Intel DDIO, LLC cache, buffer alignment, prefetching, and packet rates

ori_b · on April 12, 2015

One thing that I've always wondered was why it seems like most cache line mappings seem to collide at powers of two -- since so much software uses power of two sized buffers, it seems like it would be a big win to bucket by some non power of two size.

dfox · on April 12, 2015

The point of having less-than-fully-associative cache is that it is both cheaper and faster than fully-associative one. Using some kind of complex mapping would require significant additional circuitry, which would certainly introduce significant additional delay (or even additional clock cycle).

ori_b · on April 12, 2015

I'm not saying that the cache should be fully associative, I'm saying that instead of each bucket being a power of two, make it a prime number -- eg, 67 byte cache lines instead of 64, for example, seem to me like they would prevent quite a bit of aliasing with common data sizes.

There would be more circuitry to divide the addresses. I haven't done too much with hardware (only some light FPGA experience), so I don't know how much extra, but it doesn't feel like it would be prohibitive. I could be wrong.

(If you're aware of someone doing analysis on that, I'd be curious to see it -- I haven't seen any.)

jkloosterman · on April 12, 2015

Computer architecture researchers have been working at this for a long time. Here's a recent paper on a technique to do the division and modulus operations for arbitrary numbers of cache banks and set sizes.

http://www.cs.utexas.edu/~skeckler/pubs/MICRO_2014_Modulus_I...

They evaluate the technique on a GPU because bank and set conflicts can lead to bad performance more easily on a GPU than a CPU.

dfox · on April 12, 2015

What I meant is that making the cache fully-associative would result in faster implementation than N-way associative with non-power-of-2 cache line size or bucket count because of the additional circuitry involved in selecting right bucket (integer modulus and so on).

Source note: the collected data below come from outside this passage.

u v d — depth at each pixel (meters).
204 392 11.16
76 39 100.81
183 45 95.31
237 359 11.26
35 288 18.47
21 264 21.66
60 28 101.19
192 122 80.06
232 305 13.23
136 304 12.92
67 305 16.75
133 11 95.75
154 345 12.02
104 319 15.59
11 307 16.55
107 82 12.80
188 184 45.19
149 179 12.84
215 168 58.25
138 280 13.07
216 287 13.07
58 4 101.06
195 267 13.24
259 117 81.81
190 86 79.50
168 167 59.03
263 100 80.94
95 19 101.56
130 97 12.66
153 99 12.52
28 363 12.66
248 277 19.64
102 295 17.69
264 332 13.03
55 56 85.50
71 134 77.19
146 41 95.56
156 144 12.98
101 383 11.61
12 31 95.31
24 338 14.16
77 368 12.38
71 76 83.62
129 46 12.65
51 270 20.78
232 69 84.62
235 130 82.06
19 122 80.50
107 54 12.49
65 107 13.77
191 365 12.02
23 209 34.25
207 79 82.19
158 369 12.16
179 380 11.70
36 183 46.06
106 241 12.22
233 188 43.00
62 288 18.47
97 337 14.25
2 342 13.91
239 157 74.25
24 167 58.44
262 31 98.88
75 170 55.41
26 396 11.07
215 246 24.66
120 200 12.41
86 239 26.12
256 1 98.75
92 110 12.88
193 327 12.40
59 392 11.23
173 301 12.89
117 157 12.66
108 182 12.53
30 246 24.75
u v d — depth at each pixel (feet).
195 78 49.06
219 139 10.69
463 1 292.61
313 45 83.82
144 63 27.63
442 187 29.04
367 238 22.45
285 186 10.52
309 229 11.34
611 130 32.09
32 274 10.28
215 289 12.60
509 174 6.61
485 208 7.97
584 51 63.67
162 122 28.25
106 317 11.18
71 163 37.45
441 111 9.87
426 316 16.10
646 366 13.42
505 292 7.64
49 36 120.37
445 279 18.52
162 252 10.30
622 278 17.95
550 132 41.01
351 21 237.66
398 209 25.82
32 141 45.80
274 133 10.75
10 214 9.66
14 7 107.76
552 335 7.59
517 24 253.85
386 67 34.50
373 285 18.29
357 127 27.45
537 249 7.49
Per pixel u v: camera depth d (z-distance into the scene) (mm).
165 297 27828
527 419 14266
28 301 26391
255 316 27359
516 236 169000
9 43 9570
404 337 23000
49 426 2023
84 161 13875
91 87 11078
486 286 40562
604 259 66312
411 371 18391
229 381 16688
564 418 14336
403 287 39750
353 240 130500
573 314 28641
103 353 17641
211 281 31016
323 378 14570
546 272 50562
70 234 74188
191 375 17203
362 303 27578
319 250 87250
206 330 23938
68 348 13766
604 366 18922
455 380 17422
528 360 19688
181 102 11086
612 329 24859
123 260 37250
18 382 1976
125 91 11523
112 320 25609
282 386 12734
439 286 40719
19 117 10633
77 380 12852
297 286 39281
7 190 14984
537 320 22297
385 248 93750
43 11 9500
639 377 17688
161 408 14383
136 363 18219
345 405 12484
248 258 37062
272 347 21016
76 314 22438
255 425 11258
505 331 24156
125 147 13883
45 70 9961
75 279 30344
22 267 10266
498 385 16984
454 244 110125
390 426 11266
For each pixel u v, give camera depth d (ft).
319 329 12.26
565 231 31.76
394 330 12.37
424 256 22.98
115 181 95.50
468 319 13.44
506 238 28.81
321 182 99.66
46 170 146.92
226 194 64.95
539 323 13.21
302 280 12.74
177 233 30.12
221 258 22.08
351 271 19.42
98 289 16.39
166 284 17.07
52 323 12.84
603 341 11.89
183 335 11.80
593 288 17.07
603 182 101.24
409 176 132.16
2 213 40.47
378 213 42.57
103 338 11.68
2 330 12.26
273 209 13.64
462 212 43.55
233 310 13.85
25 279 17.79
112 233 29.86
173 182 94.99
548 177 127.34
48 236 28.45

Interesting trick is using different values for cache index and tag (logical address for index and physical address as tag is common, but that's mostly about doing cache lookup concurrently with TLB lookup). In theory one could use result of some hash function as index, which would certainly change the aliasing behavior (although it is not exactly certain that such change would be for the better) and again, there is the additional cost of calculating said hash function (in combinatorial logic and with reasonably small delay).

MarkSweep · on April 12, 2015

I don't know much about this either, but I think if cache line size is not a multiple of the RAM transfer size, bandwidth will be wasted.

zerohp · on April 12, 2015

It would be prohibitively slow. Division and modulus are the slowest integer operations.

TheLoneWolfling · on April 13, 2015

Correction: Division by arbitrary integer valued variables are the slowest integer operations.

You can accomplish division by a constant / modulus by a constant without a full division, however. For example, (x == x % 256 - x * 256), mod 257. That sort of thing.

ramubhai · on April 12, 2015

Processor cache optimisations feel like true fine-art. :)

userbinator · on April 13, 2015

Incidentally, unaligned data accesses on x86 CPUs have been basically as fast as aligned ones in most cases for the past few years:

http://lemire.me/blog/archives/2012/05/31/data-alignment-for...